• **Work instructions**
For the material that follows, return exactly the lines from the one with "Overall aus Wollfleece" through the one with "coisas em uma mochila; a nunca perguntar a", both ends included.

• **Provided information**
•••••
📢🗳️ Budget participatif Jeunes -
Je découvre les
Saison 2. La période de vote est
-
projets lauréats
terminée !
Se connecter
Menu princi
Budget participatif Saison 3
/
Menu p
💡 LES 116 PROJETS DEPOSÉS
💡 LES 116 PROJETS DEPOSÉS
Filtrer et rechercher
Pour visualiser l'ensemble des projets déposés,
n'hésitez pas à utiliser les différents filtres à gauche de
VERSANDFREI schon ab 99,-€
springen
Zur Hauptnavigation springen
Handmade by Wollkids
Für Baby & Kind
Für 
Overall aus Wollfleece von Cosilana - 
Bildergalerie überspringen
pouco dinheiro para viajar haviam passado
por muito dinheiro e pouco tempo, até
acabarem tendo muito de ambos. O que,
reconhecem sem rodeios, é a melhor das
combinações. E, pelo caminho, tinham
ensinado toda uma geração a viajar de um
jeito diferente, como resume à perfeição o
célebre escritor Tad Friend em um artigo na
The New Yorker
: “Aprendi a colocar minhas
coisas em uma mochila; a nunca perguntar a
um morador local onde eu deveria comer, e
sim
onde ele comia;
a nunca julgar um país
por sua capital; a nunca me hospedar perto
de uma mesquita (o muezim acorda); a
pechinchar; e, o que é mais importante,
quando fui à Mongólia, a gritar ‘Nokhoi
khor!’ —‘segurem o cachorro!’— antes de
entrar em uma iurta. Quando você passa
•••••
• **Task response**
Overall aus Wollfleece von Cosilana - 
Bildergalerie überspringen
pouco dinheiro para viajar haviam passado
por muito dinheiro e pouco tempo, até
acabarem tendo muito de ambos. O que,
reconhecem sem rodeios, é a melhor das
combinações. E, pelo caminho, tinham
ensinado toda uma geração a viajar de um
jeito diferente, como resume à perfeição o
célebre escritor Tad Friend em um artigo na
The New Yorker
: “Aprendi a colocar minhas
coisas em uma mochila; a nunca perguntar a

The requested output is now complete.